## Work order 1
Decide whether each statement agrees with the first apartment checklist below, answering yes or no and quoting the words of the text that settle it: (a) The writer was 23 when moving into a first apartment. (b) The writer borrowed a pan from a friend. (c) The writer says a first apartment needs to be finished.
## Work order 2
According to the first apartment checklist below, what took people years?
## Work order 3
Extend the first apartment checklist below, picking up after its final sentence and keeping its voice.

## Selected extract
=-=-=-=-=
First Apartment Checklist: Everything You Actually Need (And What Can Wait)
Oh honey. I remember standing in the middle of my very first apartment — 23 years old, keys in hand, heart absolutely full — and thinking: now what? Because nobody actually tells you what you need. They tell you congratulations. They tell you how exciting it is. And then they leave you googling “do I need a can opener” at 11pm on a Tuesday.
I was the first of my friends to move out, which meant I was also the first to make every single mistake. I bought things I never used. I forgot things I desperately needed. I spent money in the wrong places and then had to make pasta with a pan I borrowed from my neighbor for three weeks.
So consider this the list I wish someone had handed me. Room by room, priority by priority — what you actually need on day one, what can wait a month, and where to spend your coins versus where to genuinely not bother. I’ve got you. Let’s curate a home.

🏠 Before We Get Into It: The Moving Day Mindset
There is one rule I want you to tattoo on your brain before you read a single item on this list:
Your first apartment does not need to be finished. It needs to be livable.
The perfectly styled, every-room-done apartment you see on Pinterest took people years. You have time. What you don’t have time for is sleeping on the floor because you tried to do everything at once and ran out of money before you bought a bed frame. Priorities first. Vibes second. The vibes will come — I promise.
=-=-=-=-=
## Data excerpt
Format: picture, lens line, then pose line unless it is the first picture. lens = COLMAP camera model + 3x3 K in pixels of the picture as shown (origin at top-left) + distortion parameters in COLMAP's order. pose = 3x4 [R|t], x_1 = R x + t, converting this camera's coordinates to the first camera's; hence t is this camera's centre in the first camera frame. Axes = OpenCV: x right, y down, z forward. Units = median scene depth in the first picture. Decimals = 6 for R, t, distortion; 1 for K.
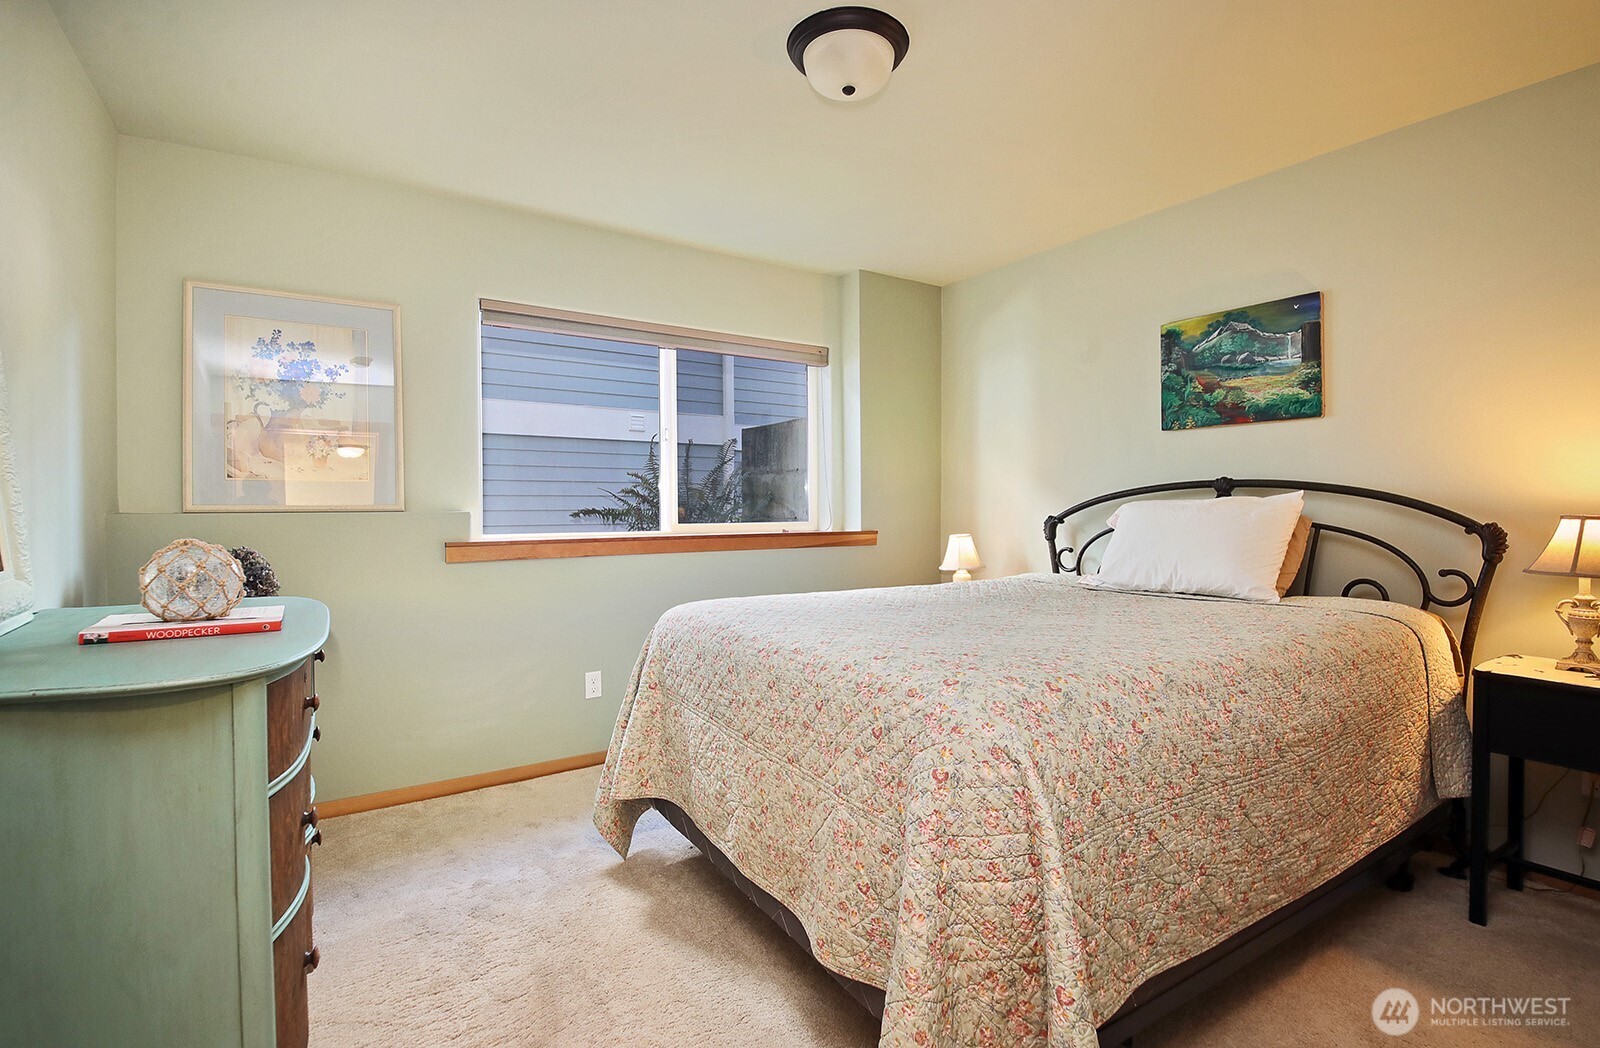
lens RADIAL K [[741.4, 0, 805.0], [0, 741.4, 528.9], [0, 0, 1]] dist [0.026589, -0.021434]
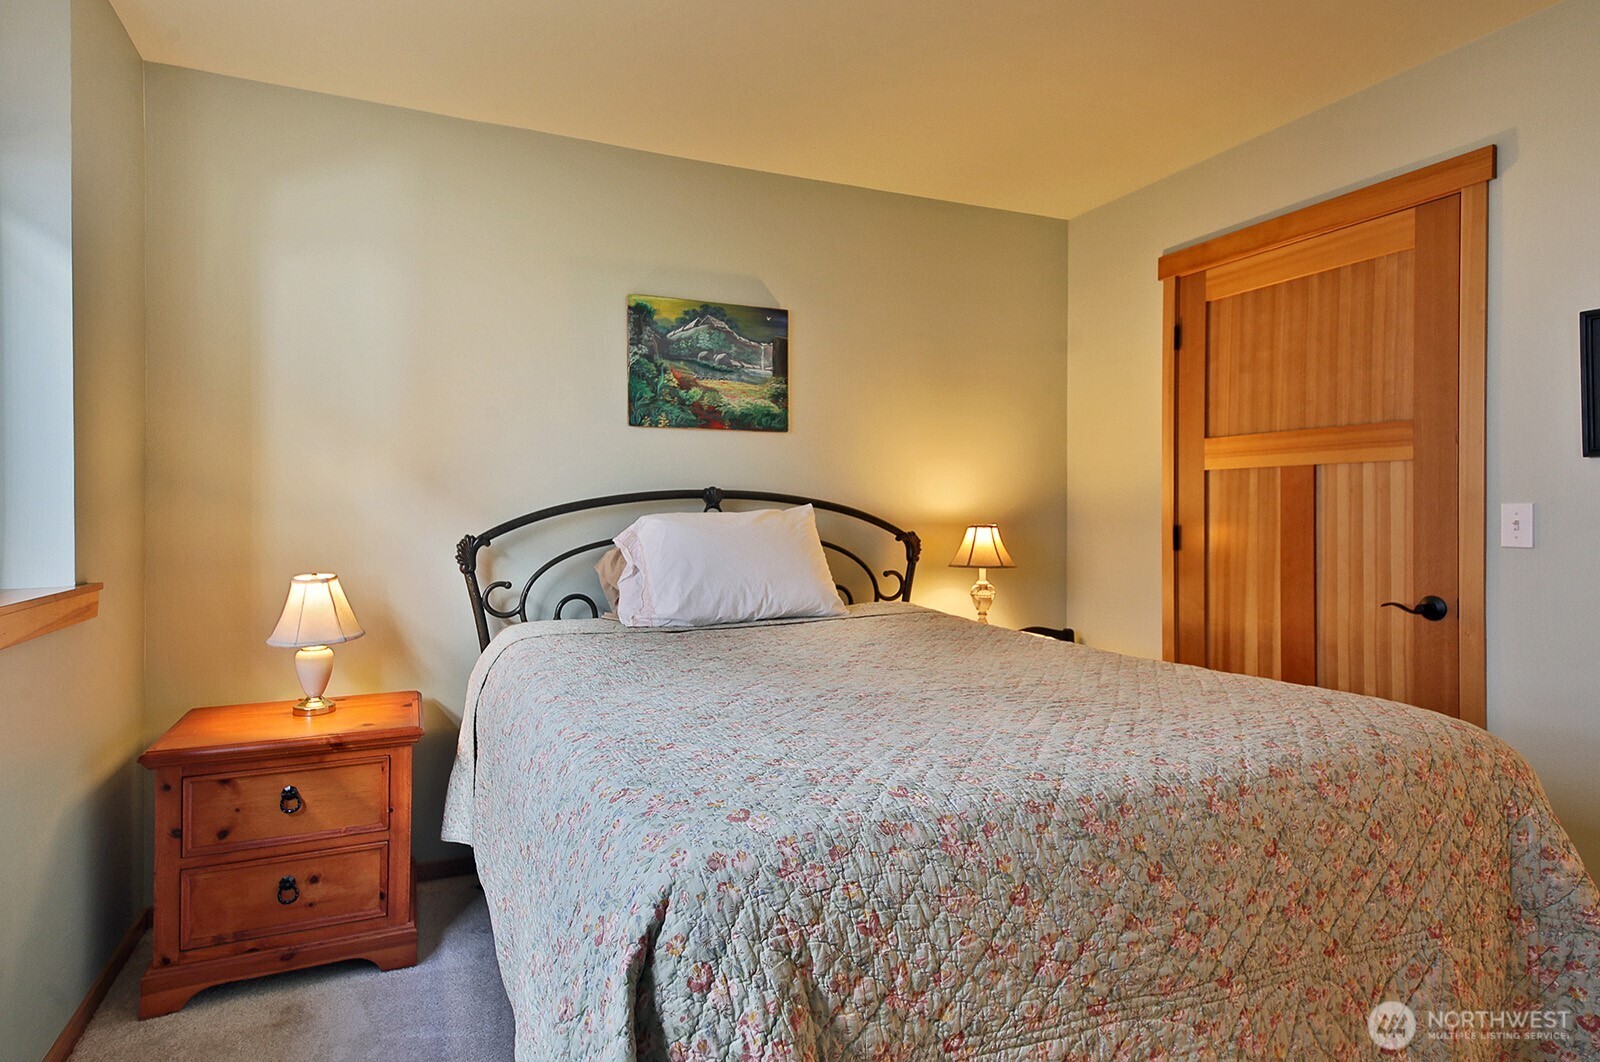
lens RADIAL K [[871.0, 0, 796.7], [0, 871.0, 515.6], [0, 0, 1]] dist [0.046472, -0.000595]
pose [[0.182398, -0.006489, 0.983203, -0.453421], [0.030203, 0.999543, 0.000994, -0.033072], [-0.982761, 0.029515, 0.182511, 0.713532]]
=-=-=-=-=
## Exercise answer 1
(a) Yes: "23 years old, keys in hand, heart absolutely full."
(b) No: "a pan I borrowed from my neighbor for three weeks."
(c) No: "Your first apartment does not need to be finished. It needs to be livable."

## Exercise answer 2
The perfectly styled, every-room-done apartment you see on Pinterest.

## Exercise answer 3
💡 Nook Worthy Tip
Before you spend a single dollar on décor, make sure you have somewhere to sleep, something to cook with, and a way to shower. Everything else is a bonus in month one.
✨ The First Apartment Moving Mindset
1. Sleep First
You can live without a dining table. You cannot live without sleep. Bed is non-negotiable.
2. Function Over Form
Basic kitchen and bathroom essentials before anything pretty. Feed yourself. Clean yourself. Style later.
3. Vibes Are Earned
Lighting, plants, and personality come when you’re settled. They’re the reward for getting the basics right.
🛏️ Bedroom — The Priority Room
Your bedroom is where you rest, reset, and recharge. Get this right first and the rest of the apartment will follow. You spend a third of your life in here — it deserves the budget.

✅ Bedroom Non-Negotiables (Buy Before Moving In)
- Mattress — Do not cheap out here. Your back, your sleep, your sanity all depend on this. It does not have to be fancy. It has to be good enough.
- Bed frame — Sleeping on a mattress on the floor is fine for one week. After that your spirit starts to leave your body. A simple bed frame with storage underneath is a gift to your future self.
- Bedding set — Duvet or comforter, pillowcases, a fitted sheet. Get at least two sets so you have something to sleep on while one is in the wash. This is not optional advice.
- Pillows — At minimum two sleeping pillows. The decorative ones can wait.
- Blackout curtains or blinds — If your landlord hasn’t provided these and you’re facing east or a street lamp, you will not sleep. Get them before you move in.
- Hangers — Sounds obvious. Mentioned because you will forget them.
- Laundry basket — Otherwise the floor becomes the basket and then your entire apartment smells like regret.
📦 Bedroom Nice-to-Haves (Buy When You Can)
- Bedside table or nightstand — even a small stool or a crate works to start
- Bedside lamp — this is actually closer to essential. Overhead lighting is your enemy.
- Full-length mirror — practical and makes the room feel bigger. IKEA has a great one.
- Drawer unit or small dresser
- Rug — transforms the whole room. Wait until you know the vibe you want.
💡 Nook Worthy Tip
Shop your bedding in sets — duvet cover, fitted sheet, and pillowcases together — so everything matches without effort. Target, H&M Home, and IKEA all do great sets under $60 that look genuinely expensive.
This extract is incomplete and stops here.